We talk about how kids can’t be what they can’t see. And I got to see women, minority women, at the table leading discussions and commanding respect. And I learned a lot, from all of them, about the importance of being a student of this work, always learning, always reading, always listening.
I’m sure there were moments along the way where being the ‘only’ wasn’t an opportunity, but instead a source of frustration. Does one memory stick out?
I certainly have been in rooms where people did not think I was the professional. They thought I was the support staff. Or I’ve certainly been in rooms as a professional, and a young professional, where people were talking over me, and I couldn’t elbow my way into the conversation, or people didn’t think I had an opinion or an opinion that mattered.
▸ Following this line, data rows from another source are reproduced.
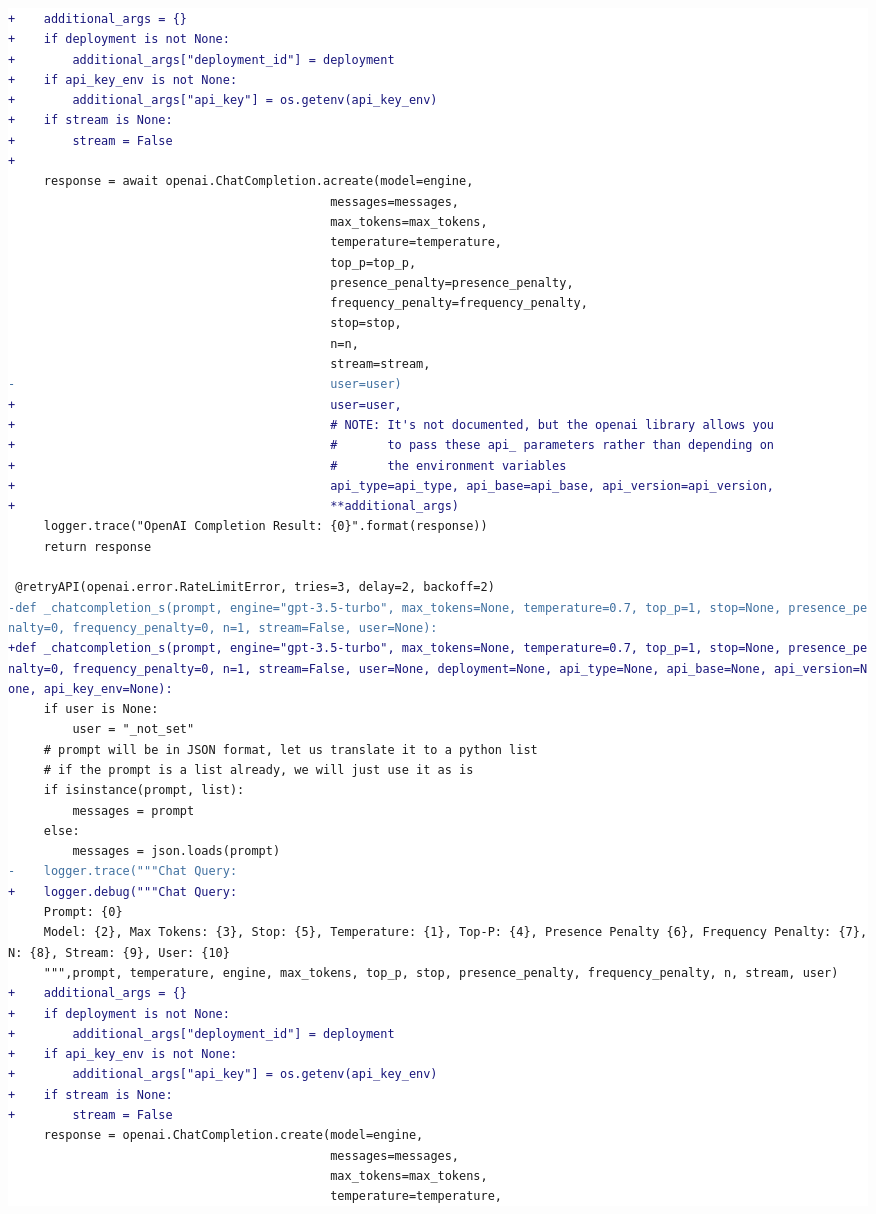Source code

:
 ```diff
+    additional_args = {}
+    if deployment is not None:
+        additional_args["deployment_id"] = deployment
+    if api_key_env is not None:
+        additional_args["api_key"] = os.getenv(api_key_env)           
+    if stream is None:
+        stream = False
+
     response = await openai.ChatCompletion.acreate(model=engine,
                                             messages=messages,
                                             max_tokens=max_tokens,
                                             temperature=temperature,
                                             top_p=top_p,
                                             presence_penalty=presence_penalty,
                                             frequency_penalty=frequency_penalty,
                                             stop=stop,
                                             n=n,
                                             stream=stream,
-                                            user=user)
+                                            user=user,
+                                            # NOTE: It's not documented, but the openai library allows you 
+                                            #       to pass these api_ parameters rather than depending on
+                                            #       the environment variables
+                                            api_type=api_type, api_base=api_base, api_version=api_version, 
+                                            **additional_args)
     logger.trace("OpenAI Completion Result: {0}".format(response))
     return response
 
 @retryAPI(openai.error.RateLimitError, tries=3, delay=2, backoff=2)
-def _chatcompletion_s(prompt, engine="gpt-3.5-turbo", max_tokens=None, temperature=0.7, top_p=1, stop=None, presence_penalty=0, frequency_penalty=0, n=1, stream=False, user=None):
+def _chatcompletion_s(prompt, engine="gpt-3.5-turbo", max_tokens=None, temperature=0.7, top_p=1, stop=None, presence_penalty=0, frequency_penalty=0, n=1, stream=False, user=None, deployment=None, api_type=None, api_base=None, api_version=None, api_key_env=None):
     if user is None:
         user = "_not_set"
     # prompt will be in JSON format, let us translate it to a python list
     # if the prompt is a list already, we will just use it as is
     if isinstance(prompt, list):
         messages = prompt
     else:
         messages = json.loads(prompt)
-    logger.trace("""Chat Query:
+    logger.debug("""Chat Query:
     Prompt: {0}
     Model: {2}, Max Tokens: {3}, Stop: {5}, Temperature: {1}, Top-P: {4}, Presence Penalty {6}, Frequency Penalty: {7}, N: {8}, Stream: {9}, User: {10}
     """,prompt, temperature, engine, max_tokens, top_p, stop, presence_penalty, frequency_penalty, n, stream, user)
+    additional_args = {}
+    if deployment is not None:
+        additional_args["deployment_id"] = deployment
+    if api_key_env is not None:
+        additional_args["api_key"] = os.getenv(api_key_env)   
+    if stream is None:
+        stream = False
     response = openai.ChatCompletion.create(model=engine,
                                             messages=messages,
                                             max_tokens=max_tokens,
                                             temperature=temperature,
```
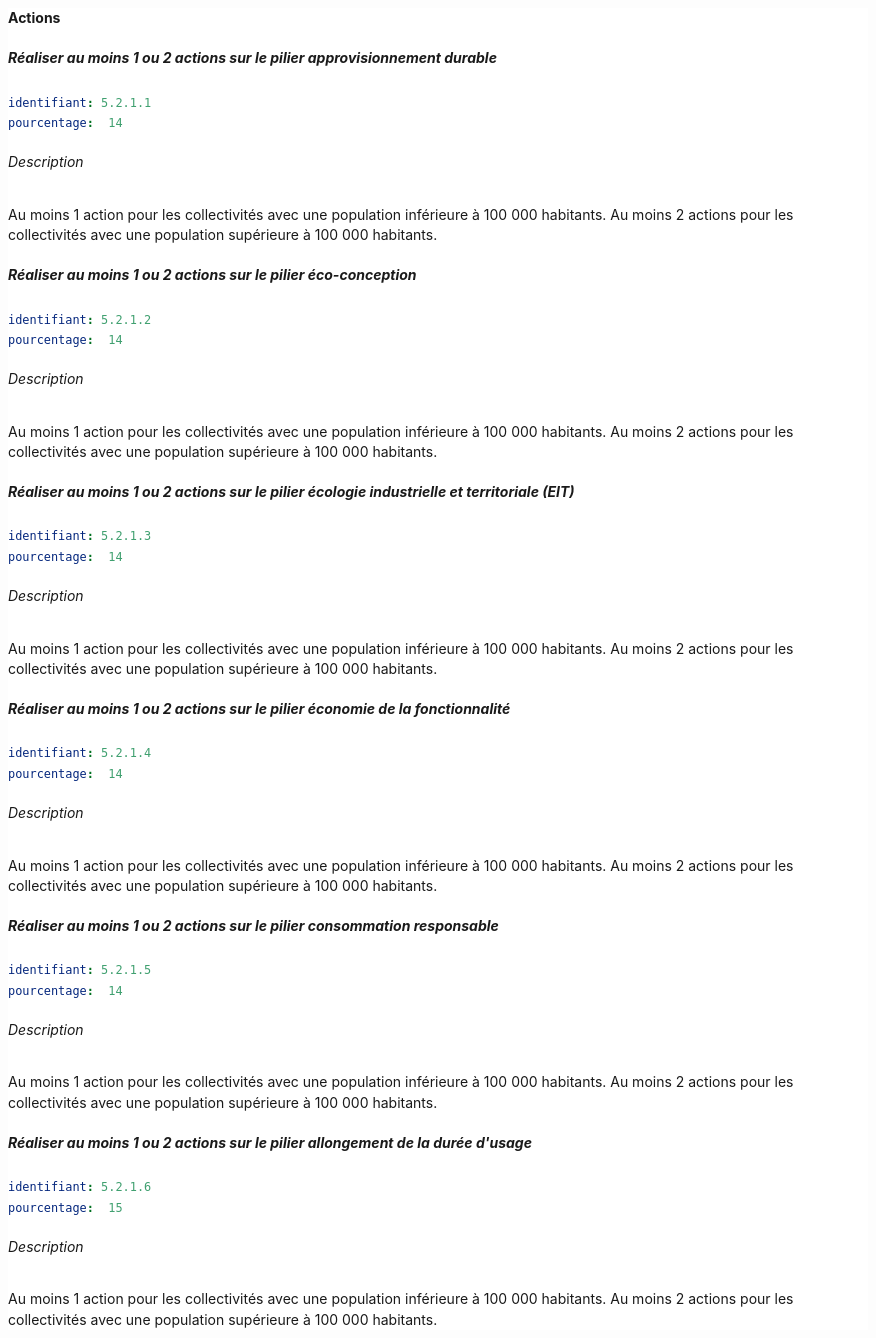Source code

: #### Actions
##### Réaliser au moins 1 ou 2 actions sur le pilier approvisionnement durable
```yaml
identifiant: 5.2.1.1
pourcentage:  14
```
###### Description
Au moins 1 action pour les collectivités avec une population inférieure à 100 000 habitants. Au moins 2 actions pour les collectivités avec une population supérieure à 100 000 habitants.

##### Réaliser au moins 1 ou 2 actions sur le pilier éco-conception
```yaml
identifiant: 5.2.1.2
pourcentage:  14
```
###### Description
Au moins 1 action pour les collectivités avec une population inférieure à 100 000 habitants. Au moins 2 actions pour les collectivités avec une population supérieure à 100 000 habitants.

##### Réaliser au moins 1 ou 2 actions sur le pilier écologie industrielle et territoriale (EIT)
```yaml
identifiant: 5.2.1.3
pourcentage:  14
```
###### Description
Au moins 1 action pour les collectivités avec une population inférieure à 100 000 habitants. Au moins 2 actions pour les collectivités avec une population supérieure à 100 000 habitants.

##### Réaliser au moins 1 ou 2 actions sur le pilier économie de la fonctionnalité
```yaml
identifiant: 5.2.1.4
pourcentage:  14
```
###### Description
Au moins 1 action pour les collectivités avec une population inférieure à 100 000 habitants. Au moins 2 actions pour les collectivités avec une population supérieure à 100 000 habitants.

##### Réaliser au moins 1 ou 2 actions sur le pilier consommation responsable
```yaml
identifiant: 5.2.1.5
pourcentage:  14
```
###### Description
Au moins 1 action pour les collectivités avec une population inférieure à 100 000 habitants. Au moins 2 actions pour les collectivités avec une population supérieure à 100 000 habitants.

##### Réaliser au moins 1 ou 2 actions sur le pilier allongement de la durée d'usage
```yaml
identifiant: 5.2.1.6
pourcentage:  15
```
###### Description
Au moins 1 action pour les collectivités avec une population inférieure à 100 000 habitants. Au moins 2 actions pour les collectivités avec une population supérieure à 100 000 habitants.
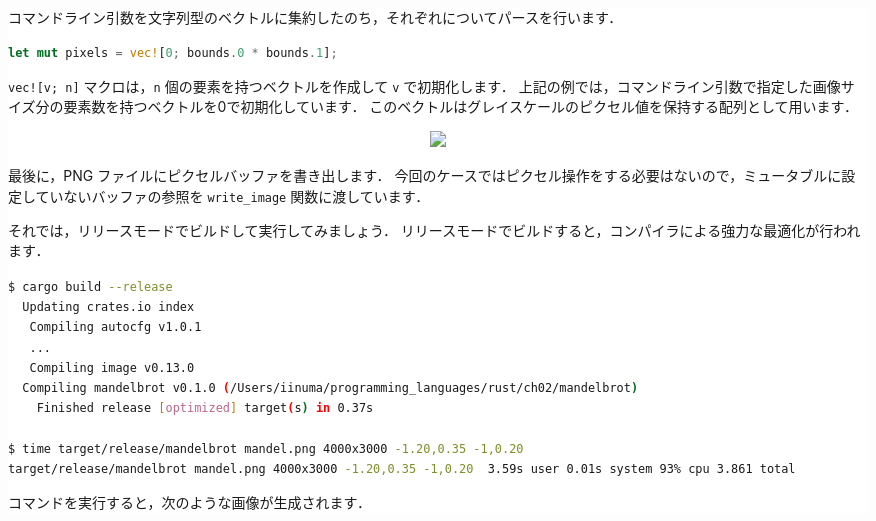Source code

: コマンドライン引数を文字列型のベクトルに集約したのち，それぞれについてパースを行います．

```rust
let mut pixels = vec![0; bounds.0 * bounds.1];
```

```vec![v; n]``` マクロは，```n``` 個の要素を持つベクトルを作成して ```v``` で初期化します．
上記の例では，コマンドライン引数で指定した画像サイズ分の要素数を持つベクトルを0で初期化しています．
このベクトルはグレイスケールのピクセル値を保持する配列として用います．

<div align="center"><img src="../images/ch02_05.png" width=450></div>

最後に，PNG ファイルにピクセルバッファを書き出します．
今回のケースではピクセル操作をする必要はないので，ミュータブルに設定していないバッファの参照を ```write_image``` 関数に渡しています．

それでは，リリースモードでビルドして実行してみましょう．
リリースモードでビルドすると，コンパイラによる強力な最適化が行われます．

```bash
$ cargo build --release
  Updating crates.io index
   Compiling autocfg v1.0.1
   ...
   Compiling image v0.13.0
  Compiling mandelbrot v0.1.0 (/Users/iinuma/programming_languages/rust/ch02/mandelbrot)
    Finished release [optimized] target(s) in 0.37s

$ time target/release/mandelbrot mandel.png 4000x3000 -1.20,0.35 -1,0.20
target/release/mandelbrot mandel.png 4000x3000 -1.20,0.35 -1,0.20  3.59s user 0.01s system 93% cpu 3.861 total
```

コマンドを実行すると，次のような画像が生成されます．
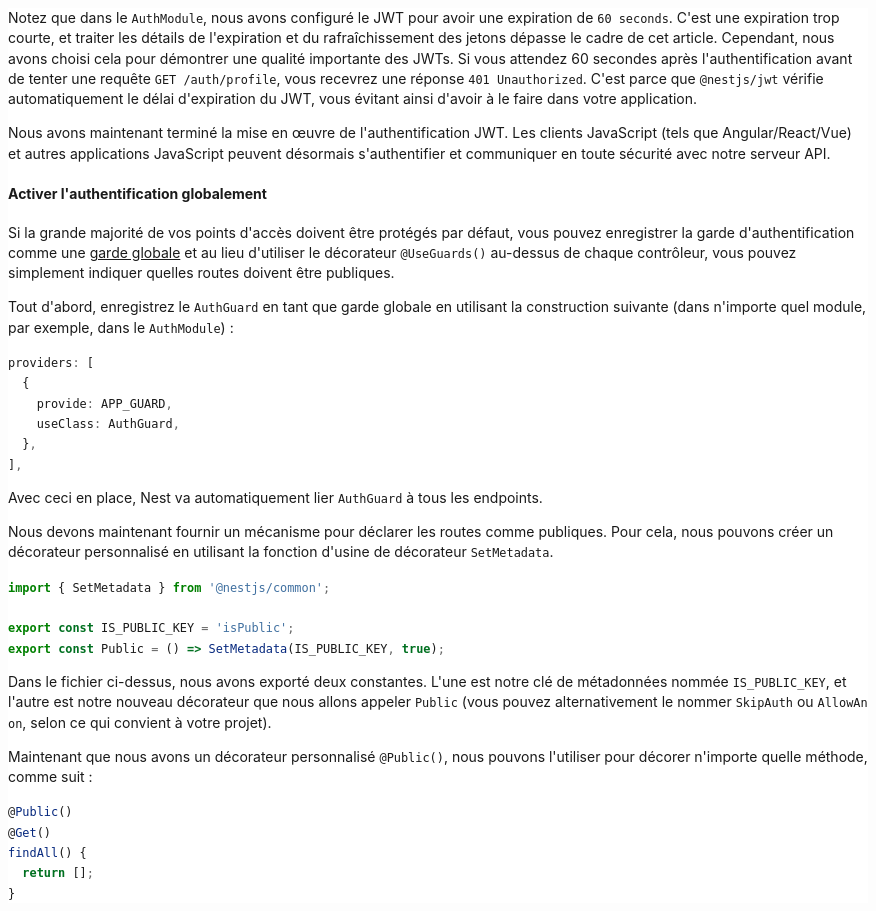 Notez que dans le `AuthModule`, nous avons configuré le JWT pour avoir une expiration de `60 seconds`. C'est une expiration trop courte, et traiter les détails de l'expiration et du rafraîchissement des jetons dépasse le cadre de cet article. Cependant, nous avons choisi cela pour démontrer une qualité importante des JWTs. Si vous attendez 60 secondes après l'authentification avant de tenter une requête `GET /auth/profile`, vous recevrez une réponse `401 Unauthorized`. C'est parce que `@nestjs/jwt` vérifie automatiquement le délai d'expiration du JWT, vous évitant ainsi d'avoir à le faire dans votre application.

Nous avons maintenant terminé la mise en œuvre de l'authentification JWT. Les clients JavaScript (tels que Angular/React/Vue) et autres applications JavaScript peuvent désormais s'authentifier et communiquer en toute sécurité avec notre serveur API.

#### Activer l'authentification globalement

Si la grande majorité de vos points d'accès doivent être protégés par défaut, vous pouvez enregistrer la garde d'authentification comme une [garde globale](/guards#liaison-des-gardes) et au lieu d'utiliser le décorateur `@UseGuards()` au-dessus de chaque contrôleur, vous pouvez simplement indiquer quelles routes doivent être publiques.

Tout d'abord, enregistrez le `AuthGuard` en tant que garde globale en utilisant la construction suivante (dans n'importe quel module, par exemple, dans le `AuthModule`) :

```typescript
providers: [
  {
    provide: APP_GUARD,
    useClass: AuthGuard,
  },
],
```

Avec ceci en place, Nest va automatiquement lier `AuthGuard` à tous les endpoints.

Nous devons maintenant fournir un mécanisme pour déclarer les routes comme publiques. Pour cela, nous pouvons créer un décorateur personnalisé en utilisant la fonction d'usine de décorateur `SetMetadata`.

```typescript
import { SetMetadata } from '@nestjs/common';

export const IS_PUBLIC_KEY = 'isPublic';
export const Public = () => SetMetadata(IS_PUBLIC_KEY, true);
```

Dans le fichier ci-dessus, nous avons exporté deux constantes. L'une est notre clé de métadonnées nommée `IS_PUBLIC_KEY`, et l'autre est notre nouveau décorateur que nous allons appeler `Public` (vous pouvez alternativement le nommer `SkipAuth` ou `AllowAnon`, selon ce qui convient à votre projet).

Maintenant que nous avons un décorateur personnalisé `@Public()`, nous pouvons l'utiliser pour décorer n'importe quelle méthode, comme suit :

```typescript
@Public()
@Get()
findAll() {
  return [];
}
```
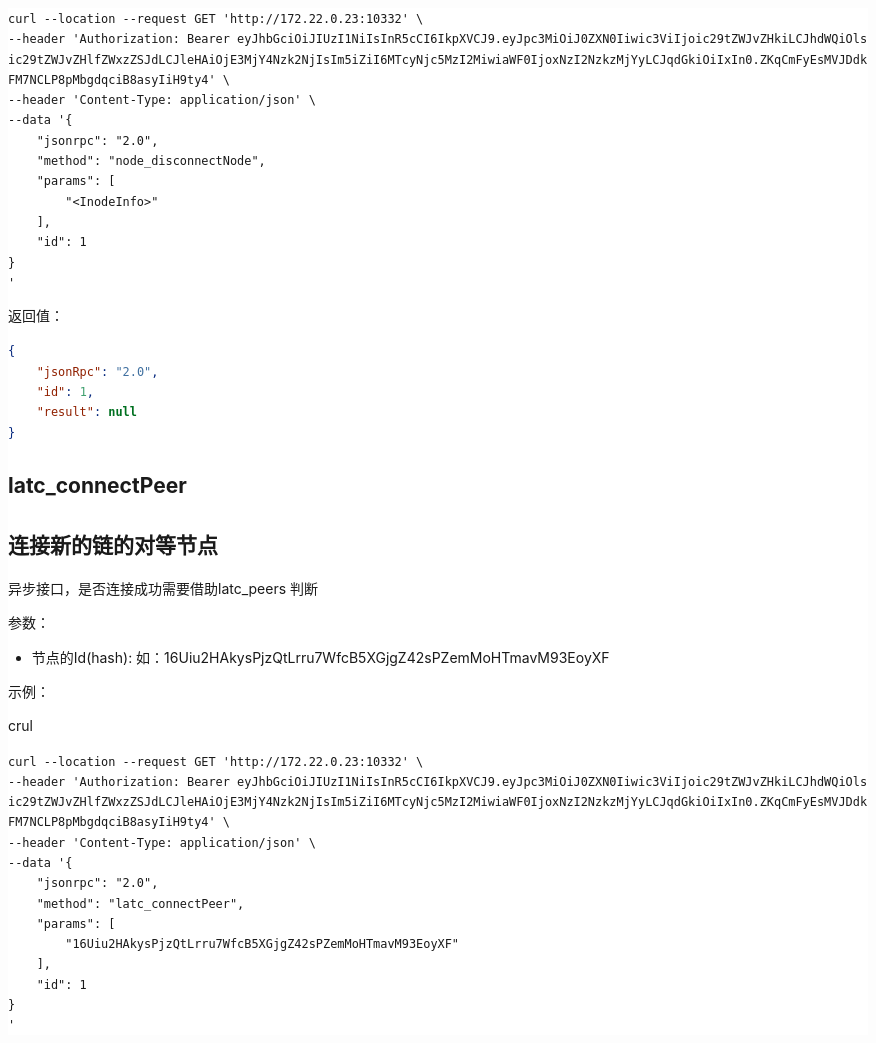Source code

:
 ```
curl --location --request GET 'http://172.22.0.23:10332' \
--header 'Authorization: Bearer eyJhbGciOiJIUzI1NiIsInR5cCI6IkpXVCJ9.eyJpc3MiOiJ0ZXN0Iiwic3ViIjoic29tZWJvZHkiLCJhdWQiOlsic29tZWJvZHlfZWxzZSJdLCJleHAiOjE3MjY4Nzk2NjIsIm5iZiI6MTcyNjc5MzI2MiwiaWF0IjoxNzI2NzkzMjYyLCJqdGkiOiIxIn0.ZKqCmFyEsMVJDdkFM7NCLP8pMbgdqciB8asyIiH9ty4' \
--header 'Content-Type: application/json' \
--data '{
    "jsonrpc": "2.0",
    "method": "node_disconnectNode",
    "params": [
        "<InodeInfo>"
    ],
    "id": 1
}
'
```

返回值：

```json
{
    "jsonRpc": "2.0",
    "id": 1,
    "result": null
}
```

## latc_connectPeer

## 连接新的链的对等节点

异步接口，是否连接成功需要借助latc_peers 判断

参数：

-  节点的Id(hash): 如：16Uiu2HAkysPjzQtLrru7WfcB5XGjgZ42sPZemMoHTmavM93EoyXF

示例：

crul

```
curl --location --request GET 'http://172.22.0.23:10332' \
--header 'Authorization: Bearer eyJhbGciOiJIUzI1NiIsInR5cCI6IkpXVCJ9.eyJpc3MiOiJ0ZXN0Iiwic3ViIjoic29tZWJvZHkiLCJhdWQiOlsic29tZWJvZHlfZWxzZSJdLCJleHAiOjE3MjY4Nzk2NjIsIm5iZiI6MTcyNjc5MzI2MiwiaWF0IjoxNzI2NzkzMjYyLCJqdGkiOiIxIn0.ZKqCmFyEsMVJDdkFM7NCLP8pMbgdqciB8asyIiH9ty4' \
--header 'Content-Type: application/json' \
--data '{
    "jsonrpc": "2.0",
    "method": "latc_connectPeer",
    "params": [
        "16Uiu2HAkysPjzQtLrru7WfcB5XGjgZ42sPZemMoHTmavM93EoyXF"
    ],
    "id": 1
}
'
```
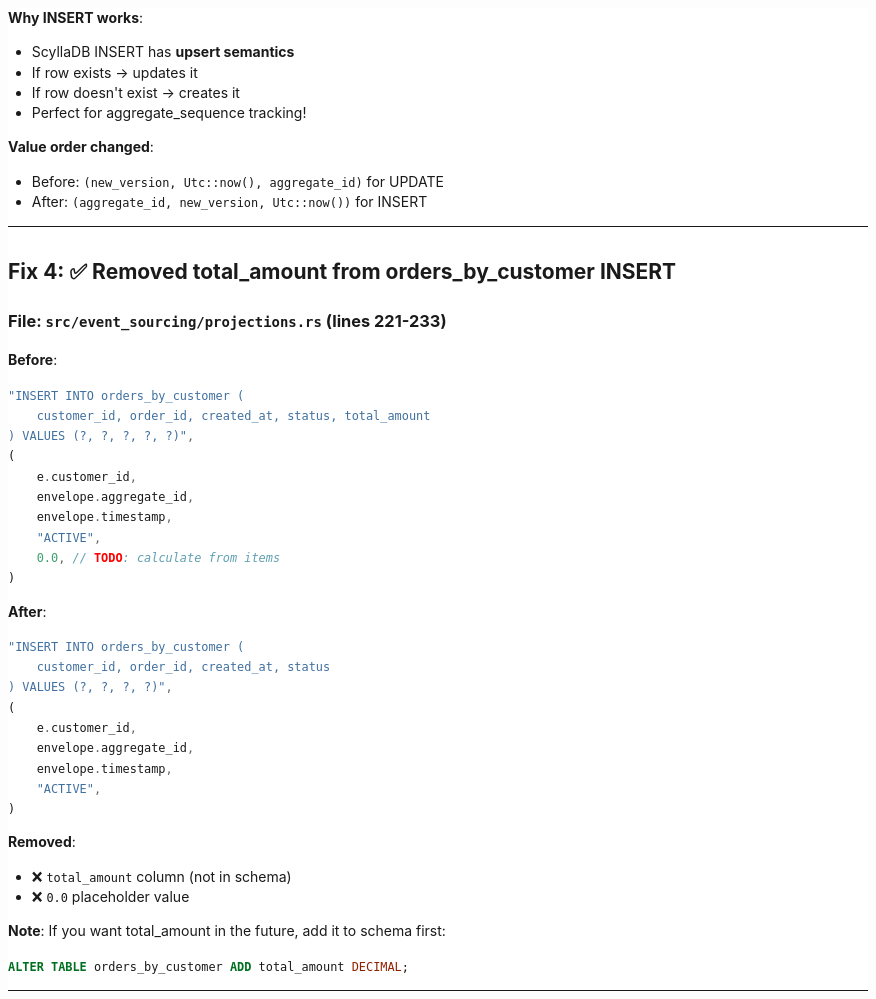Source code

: **Why INSERT works**:
- ScyllaDB INSERT has **upsert semantics**
- If row exists → updates it
- If row doesn't exist → creates it
- Perfect for aggregate_sequence tracking!

**Value order changed**:
- Before: `(new_version, Utc::now(), aggregate_id)` for UPDATE
- After: `(aggregate_id, new_version, Utc::now())` for INSERT

---

## Fix 4: ✅ Removed total_amount from orders_by_customer INSERT

### File: `src/event_sourcing/projections.rs` (lines 221-233)

**Before**:
```rust
"INSERT INTO orders_by_customer (
    customer_id, order_id, created_at, status, total_amount
) VALUES (?, ?, ?, ?, ?)",
(
    e.customer_id,
    envelope.aggregate_id,
    envelope.timestamp,
    "ACTIVE",
    0.0, // TODO: calculate from items
)
```

**After**:
```rust
"INSERT INTO orders_by_customer (
    customer_id, order_id, created_at, status
) VALUES (?, ?, ?, ?)",
(
    e.customer_id,
    envelope.aggregate_id,
    envelope.timestamp,
    "ACTIVE",
)
```

**Removed**:
- ❌ `total_amount` column (not in schema)
- ❌ `0.0` placeholder value

**Note**: If you want total_amount in the future, add it to schema first:
```sql
ALTER TABLE orders_by_customer ADD total_amount DECIMAL;
```

---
It is important for women, young women especially, to have that opportunity for someone to say, “Oh, I haven’t heard from you,” and the room stops. It’s sort of power dynamics, right? Especially if the person is a leader. It makes a difference when you have the highest-ranking person in the room say to the young professional, “Let’s hear what Kim has to say.” And as a result, I now try to do that.
How diverse were the schools you attended growing up?
I went to Catholic school, and I never had more than a handful of other African American students in my class. I’ve always grown up being in the minority. But it was never something that caused me to feel less than. It was just my reality. And so, we tried to make sure we supported each other. I remember my mom telling me when I was in kindergarten, I came home one day and told her, “Someone said that they wouldn’t play with me because I’m Black.” And she said, “No, they won’t play with you because you can read. You’re one of the few kids who can already read. You’re special.” Within two seconds, she had a response that affirmed my value and the value of education.
Shifting gears, I want to ask you about Biden’s pledge to make two years of community college free for all. That plan is on hold indefinitely. How is Louisiana responding?
Last session, we passed an adult ‘promise’ program, and the governor is fully funding it in his proposed budget this year. And that illustrates the difference between federal and state governments, right?
The federal government can just stop. States do not have the luxury of saying, “We can’t get it done.” We are where the rubber meets the road. And so if we know there’s no adult financial aid, for example, we have to find a way to advocate for it, pass it and fund it to help people move from poverty to prosperity. That is what has happened on this particular issue in Louisiana. Pre-Covid, almost 48 percent of our working adults had a high school diploma, or less, as their highest credential. So this is urgent for us.
A series of bomb threats have been called into historically Black colleges and universities, including some in Louisiana. How are colleges managing this on top of everything else on their plates?
It’s distressing to see the level of anxiety that these things cause. For me, it triggers thoughts of the little girls in the church. That’s immediately what I think about. Obviously, I know law enforcement is doing everything they can. I know our education leaders are doing everything they can to keep our students calm and safe. But again, there are just so many challenges, whether it’s racial tensions, whether it’s hurricanes, whether it’s Covid. There are so many significant distractions and challenges for our students to navigate. It’s why we have more mental health challenges now than we had pre-Covid.